• Task goal
Can you arrange all of the data below as a Markdown table with the columns "No." and "Line", giving each line its own numbered row and leaving out blank lines?

Stored data
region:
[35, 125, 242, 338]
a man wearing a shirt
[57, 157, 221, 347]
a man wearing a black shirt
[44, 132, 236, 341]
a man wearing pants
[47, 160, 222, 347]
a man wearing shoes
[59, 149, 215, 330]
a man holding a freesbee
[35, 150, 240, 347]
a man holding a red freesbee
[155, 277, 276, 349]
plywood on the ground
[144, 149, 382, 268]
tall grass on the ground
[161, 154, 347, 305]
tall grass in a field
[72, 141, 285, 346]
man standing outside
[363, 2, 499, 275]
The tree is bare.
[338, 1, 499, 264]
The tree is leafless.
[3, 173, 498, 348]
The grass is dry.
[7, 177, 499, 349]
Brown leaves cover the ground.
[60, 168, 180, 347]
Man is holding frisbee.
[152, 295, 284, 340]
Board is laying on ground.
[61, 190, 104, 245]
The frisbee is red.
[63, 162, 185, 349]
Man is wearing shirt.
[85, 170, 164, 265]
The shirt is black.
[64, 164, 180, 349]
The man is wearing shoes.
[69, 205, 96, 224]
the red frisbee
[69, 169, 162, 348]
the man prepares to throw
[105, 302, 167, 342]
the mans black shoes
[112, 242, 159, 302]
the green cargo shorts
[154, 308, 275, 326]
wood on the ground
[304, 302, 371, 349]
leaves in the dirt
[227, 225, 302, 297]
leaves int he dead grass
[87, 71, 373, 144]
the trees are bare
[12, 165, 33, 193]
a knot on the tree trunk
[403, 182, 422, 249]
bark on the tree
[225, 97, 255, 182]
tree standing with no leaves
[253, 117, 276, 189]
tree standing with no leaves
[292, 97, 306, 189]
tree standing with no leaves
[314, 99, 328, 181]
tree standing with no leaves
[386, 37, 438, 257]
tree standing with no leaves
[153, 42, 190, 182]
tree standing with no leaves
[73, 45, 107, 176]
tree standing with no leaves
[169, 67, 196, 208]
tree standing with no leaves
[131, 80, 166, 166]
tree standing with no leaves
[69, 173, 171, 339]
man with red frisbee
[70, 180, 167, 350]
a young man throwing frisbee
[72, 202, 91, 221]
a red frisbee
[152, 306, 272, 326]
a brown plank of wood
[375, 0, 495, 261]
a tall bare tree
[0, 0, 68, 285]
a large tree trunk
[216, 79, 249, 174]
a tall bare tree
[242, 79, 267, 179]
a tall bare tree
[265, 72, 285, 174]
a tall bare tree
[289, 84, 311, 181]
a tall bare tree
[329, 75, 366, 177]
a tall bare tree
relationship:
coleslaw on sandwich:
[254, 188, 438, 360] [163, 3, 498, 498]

• Answer to this task
| No. | Line |
|---|---|
| 1 | region: |
| 2 | [35, 125, 242, 338] |
| 3 | a man wearing a shirt |
| 4 | [57, 157, 221, 347] |
| 5 | a man wearing a black shirt |
| 6 | [44, 132, 236, 341] |
| 7 | a man wearing pants |
| 8 | [47, 160, 222, 347] |
| 9 | a man wearing shoes |
| 10 | [59, 149, 215, 330] |
| 11 | a man holding a freesbee |
| 12 | [35, 150, 240, 347] |
| 13 | a man holding a red freesbee |
| 14 | [155, 277, 276, 349] |
| 15 | plywood on the ground |
| 16 | [144, 149, 382, 268] |
| 17 | tall grass on the ground |
| 18 | [161, 154, 347, 305] |
| 19 | tall grass in a field |
| 20 | [72, 141, 285, 346] |
| 21 | man standing outside |
| 22 | [363, 2, 499, 275] |
| 23 | The tree is bare. |
| 24 | [338, 1, 499, 264] |
| 25 | The tree is leafless. |
| 26 | [3, 173, 498, 348] |
| 27 | The grass is dry. |
| 28 | [7, 177, 499, 349] |
| 29 | Brown leaves cover the ground. |
| 30 | [60, 168, 180, 347] |
| 31 | Man is holding frisbee. |
| 32 | [152, 295, 284, 340] |
| 33 | Board is laying on ground. |
| 34 | [61, 190, 104, 245] |
| 35 | The frisbee is red. |
| 36 | [63, 162, 185, 349] |
| 37 | Man is wearing shirt. |
| 38 | [85, 170, 164, 265] |
| 39 | The shirt is black. |
| 40 | [64, 164, 180, 349] |
| 41 | The man is wearing shoes. |
| 42 | [69, 205, 96, 224] |
| 43 | the red frisbee |
| 44 | [69, 169, 162, 348] |
| 45 | the man prepares to throw |
| 46 | [105, 302, 167, 342] |
| 47 | the mans black shoes |
| 48 | [112, 242, 159, 302] |
| 49 | the green cargo shorts |
| 50 | [154, 308, 275, 326] |
| 51 | wood on the ground |
| 52 | [304, 302, 371, 349] |
| 53 | leaves in the dirt |
| 54 | [227, 225, 302, 297] |
| 55 | leaves int he dead grass |
| 56 | [87, 71, 373, 144] |
| 57 | the trees are bare |
| 58 | [12, 165, 33, 193] |
| 59 | a knot on the tree trunk |
| 60 | [403, 182, 422, 249] |
| 61 | bark on the tree |
| 62 | [225, 97, 255, 182] |
| 63 | tree standing with no leaves |
| 64 | [253, 117, 276, 189] |
| 65 | tree standing with no leaves |
| 66 | [292, 97, 306, 189] |
| 67 | tree standing with no leaves |
| 68 | [314, 99, 328, 181] |
| 69 | tree standing with no leaves |
| 70 | [386, 37, 438, 257] |
| 71 | tree standing with no leaves |
| 72 | [153, 42, 190, 182] |
| 73 | tree standing with no leaves |
| 74 | [73, 45, 107, 176] |
| 75 | tree standing with no leaves |
| 76 | [169, 67, 196, 208] |
| 77 | tree standing with no leaves |
| 78 | [131, 80, 166, 166] |
| 79 | tree standing with no leaves |
| 80 | [69, 173, 171, 339] |
| 81 | man with red frisbee |
| 82 | [70, 180, 167, 350] |
| 83 | a young man throwing frisbee |
| 84 | [72, 202, 91, 221] |
| 85 | a red frisbee |
| 86 | [152, 306, 272, 326] |
| 87 | a brown plank of wood |
| 88 | [375, 0, 495, 261] |
| 89 | a tall bare tree |
| 90 | [0, 0, 68, 285] |
| 91 | a large tree trunk |
| 92 | [216, 79, 249, 174] |
| 93 | a tall bare tree |
| 94 | [242, 79, 267, 179] |
| 95 | a tall bare tree |
| 96 | [265, 72, 285, 174] |
| 97 | a tall bare tree |
| 98 | [289, 84, 311, 181] |
| 99 | a tall bare tree |
| 100 | [329, 75, 366, 177] |
| 101 | a tall bare tree |
| 102 | relationship: |
| 103 | coleslaw on sandwich: |
| 104 | [254, 188, 438, 360] [163, 3, 498, 498] |